If the global offshore wind industry is hitting some headwinds, it’s not so obvious at the Community College of Rhode Island.
Although situated inland in the Ocean State, the college’s Lincoln campus has been buzzing with a steady stream of students signed on to complete a basic safety training course that brings participants up to speed with international standards created by the Denmark-based Global Wind Organisation.
Since its launch in March, 91 students have gone through the basic safety training program, says Jaime Nash, executive director of workforce development operations at CCRI – most of whom completed the entirety of the five-module course, though some come to the program only needing parts of the training to fit their specific industry requirements.
“It’s not just the people constructing or maintaining the turbines” who enroll in the course, but people associated with this work, Nash said. “We are seeing people who are already employed within a skilled trade, or a profession where they need this training to expand their [skills] and work in offshore.”
They’re not necessarily local, either.
“We have a lot of people coming to visit Rhode Island for this,” Nash said, with the program having served participants from 14 additional states so far – often from the region, but others from states as far as Oregon, Texas, Michigan and Louisiana.
CCRI isn’t the only local institution that has in recent years created programming to serve the offshore industry. The University of Rhode Island last year established a graduate certificate program as an addition to its existing selection of offshore wind education initiatives. It also created a minor in offshore wind.
The university has also offered an “energy fellows” program since 2008, which includes offshore wind opportunities amid other sustainable energy education offerings.
URI did not immediately have detailed enrollment data for these programs. But the university’s Department of Ocean Engineering, which runs the certificate and minor programs and broadly overlaps with offshore efforts, has held steady at around 25 to 30 students per class over the past few years, according to Jason Dahl, the department chair.
That’s down from the program’s pre-COVID-19 high of around 40 students per class, Dahl said. But ocean engineering enrollment, as well as interest in offshore energy education, has come a long way since the department’s establishment in the 1990s, he says.
“There has been a significant increase in students who are particularly interested in not necessarily offshore wind, but offshore renewable energies” such as thermal, wave and tidal sources, Dahl said.
Across the state border, the University of Massachusetts Dartmouth has also delved into offshore wind education efforts, launching its offshore wind internships program, “Closing the Experience Gap,” in 2022.
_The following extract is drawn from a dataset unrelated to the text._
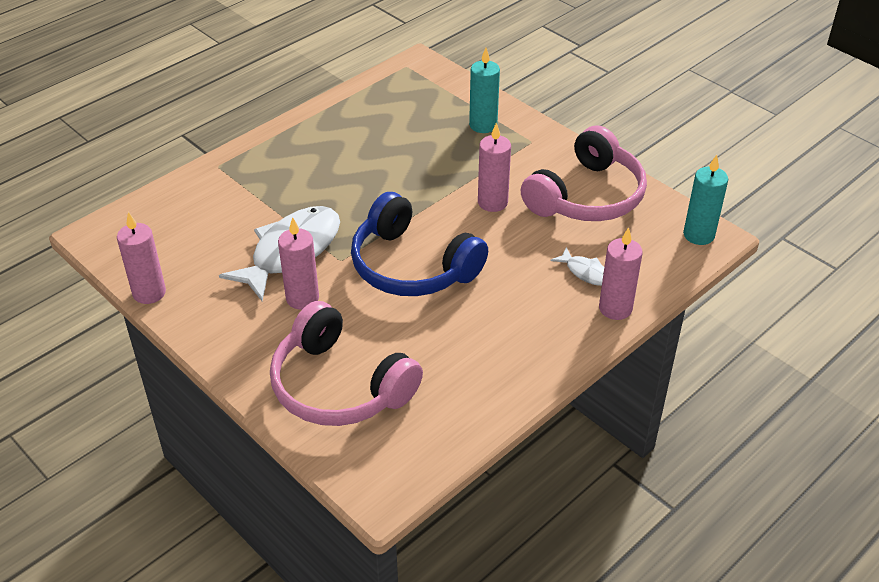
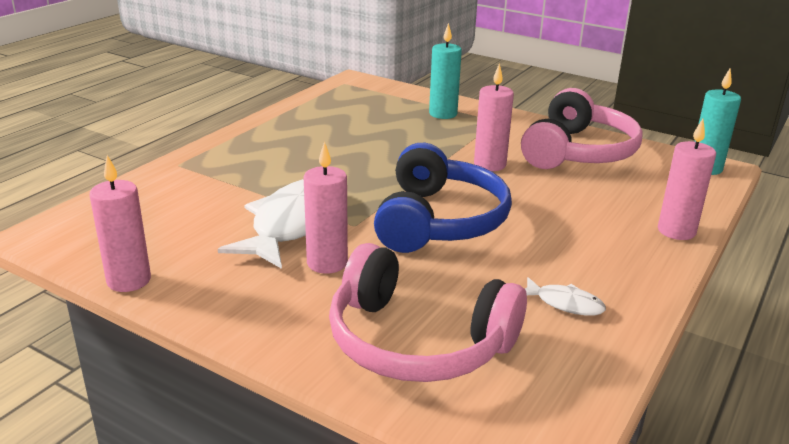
camera: 15 degrees left, 15 degrees down
(412, 265) = (438, 221): blue headphones -> blue headphones turned 105 degrees counterclockwise
(585, 272) = (622, 206): white fish -> white fish (565, 303)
UMass Dartmouth recently announced that it had graduated a cohort of students from that program, which is intended to last two years and is about to embark on another round. Students who went through the program have landed jobs with companies such as energy service company Avangrid Inc., undersea data collection company Jaia Robotics Inc. and nonprofit industry group New Bedford Ocean Cluster, the university says.
These increases to local programming – and, in CCRI’s case, what the college describes as a strong start in enrollment trends – come despite some turbulence amid the global offshore wind market.
A downturn is evident at Orsted A/S, the Danish offshore wind developer that bases its North American operations in Providence, which this year reported $575 million in impairment losses partially tied to a construction delay on the Revolution Wind project. Located off the Rhode Island coast, that project is slated to supply wind energy to Rhode Island and Massachusetts.
Elsewhere in the U.S., other offshore wind projects have also suffered from economic headwinds and construction delays.
But Dahl doesn’t see these hardships as impacting local enrollment in offshore wind education initiatives.
“In our program, I’m not sure that the economic trends related to offshore wind are necessarily driving our enrollment,” Dahl said, noting that university infrastructure also has significant sway over an engineering student’s path.
For instance, URI’s Department of Ocean Engineering, which is based at the Narragansett Bay campus, is the only specialization among URI’s eight engineering programs that doesn’t have facilities in the university’s $125 million engineering building, which opened in 2019.
But Dahl believes the Department of Ocean Engineering will have a comparable resource in the foreseeable future, noting that the state and university see “strong potential with the offshore wind industry” and have invested accordingly.
A new building for ocean engineering is currently in the design phase, as approved under a 2022 statewide ballot measure authorizing a $100 million bond supporting the Bay campus. That facility will include new research infrastructure, research tanks, offices and classroom spaces that Dahl predicts “will be a big draw for increasing enrollment.”
At CCRI, Nash speculates that the offshore wind basic safety training enrollment also benefits from its relative uniqueness amid what’s still considered a fledgling industry.
Not many institutions offer this type of training, and the course packs a five-part module into three days, which Nash said people seem willing to squeeze into their schedules on short notice.
“We get a lot of requests [to enroll] very close to the start of training,” Nash said. “In a lot of cases, these opportunities come, and they’re on the table for a short period of time, or [participants] are trying to fit it in between projects and assignments, so in that case, they’re willing to travel to get what they need.”